*Task objective*. Please output the lines shown below exactly as they appear.
##### Records to use
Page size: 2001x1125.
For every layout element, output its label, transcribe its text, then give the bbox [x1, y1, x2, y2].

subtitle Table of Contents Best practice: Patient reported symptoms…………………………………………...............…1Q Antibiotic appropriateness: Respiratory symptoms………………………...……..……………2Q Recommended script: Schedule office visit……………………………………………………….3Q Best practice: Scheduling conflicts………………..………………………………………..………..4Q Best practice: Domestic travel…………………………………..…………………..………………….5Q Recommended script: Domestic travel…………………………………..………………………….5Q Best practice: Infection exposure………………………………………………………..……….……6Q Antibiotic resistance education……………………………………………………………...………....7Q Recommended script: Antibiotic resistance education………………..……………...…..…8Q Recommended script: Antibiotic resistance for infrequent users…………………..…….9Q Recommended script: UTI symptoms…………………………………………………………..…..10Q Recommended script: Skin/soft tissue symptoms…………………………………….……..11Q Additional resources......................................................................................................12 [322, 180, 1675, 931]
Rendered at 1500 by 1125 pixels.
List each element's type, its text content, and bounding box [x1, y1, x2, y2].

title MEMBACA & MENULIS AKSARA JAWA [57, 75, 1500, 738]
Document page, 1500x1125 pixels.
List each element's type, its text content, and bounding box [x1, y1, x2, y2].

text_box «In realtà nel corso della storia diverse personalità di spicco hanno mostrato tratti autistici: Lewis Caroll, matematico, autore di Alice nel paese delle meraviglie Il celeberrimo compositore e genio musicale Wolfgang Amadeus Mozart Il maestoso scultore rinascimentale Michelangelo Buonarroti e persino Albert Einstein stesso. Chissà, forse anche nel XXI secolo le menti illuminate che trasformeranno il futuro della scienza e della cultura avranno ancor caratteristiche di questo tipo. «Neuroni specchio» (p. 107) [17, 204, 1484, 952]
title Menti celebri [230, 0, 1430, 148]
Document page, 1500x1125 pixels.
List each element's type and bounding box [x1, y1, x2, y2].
##########
*Exercise solution*.
Page size: 2001x1125.
For every layout element, output its label, transcribe its text, then give the bbox [x1, y1, x2, y2].

subtitle Table of Contents Best practice: Patient reported symptoms…………………………………………...............…1Q Antibiotic appropriateness: Respiratory symptoms………………………...……..……………2Q Recommended script: Schedule office visit……………………………………………………….3Q Best practice: Scheduling conflicts………………..………………………………………..………..4Q Best practice: Domestic travel…………………………………..…………………..………………….5Q Recommended script: Domestic travel…………………………………..………………………….5Q Best practice: Infection exposure………………………………………………………..……….……6Q Antibiotic resistance education……………………………………………………………...………....7Q Recommended script: Antibiotic resistance education………………..……………...…..…8Q Recommended script: Antibiotic resistance for infrequent users…………………..…….9Q Recommended script: UTI symptoms…………………………………………………………..…..10Q Recommended script: Skin/soft tissue symptoms…………………………………….……..11Q Additional resources......................................................................................................12 [322, 180, 1675, 931]
Rendered at 1500 by 1125 pixels.
List each element's type, its text content, and bounding box [x1, y1, x2, y2].

title MEMBACA & MENULIS AKSARA JAWA [57, 75, 1500, 738]
Document page, 1500x1125 pixels.
List each element's type, its text content, and bounding box [x1, y1, x2, y2].

text_box «In realtà nel corso della storia diverse personalità di spicco hanno mostrato tratti autistici: Lewis Caroll, matematico, autore di Alice nel paese delle meraviglie Il celeberrimo compositore e genio musicale Wolfgang Amadeus Mozart Il maestoso scultore rinascimentale Michelangelo Buonarroti e persino Albert Einstein stesso. Chissà, forse anche nel XXI secolo le menti illuminate che trasformeranno il futuro della scienza e della cultura avranno ancor caratteristiche di questo tipo. «Neuroni specchio» (p. 107) [17, 204, 1484, 952]
title Menti celebri [230, 0, 1430, 148]
Document page, 1500x1125 pixels.
List each element's type and bounding box [x1, y1, x2, y2].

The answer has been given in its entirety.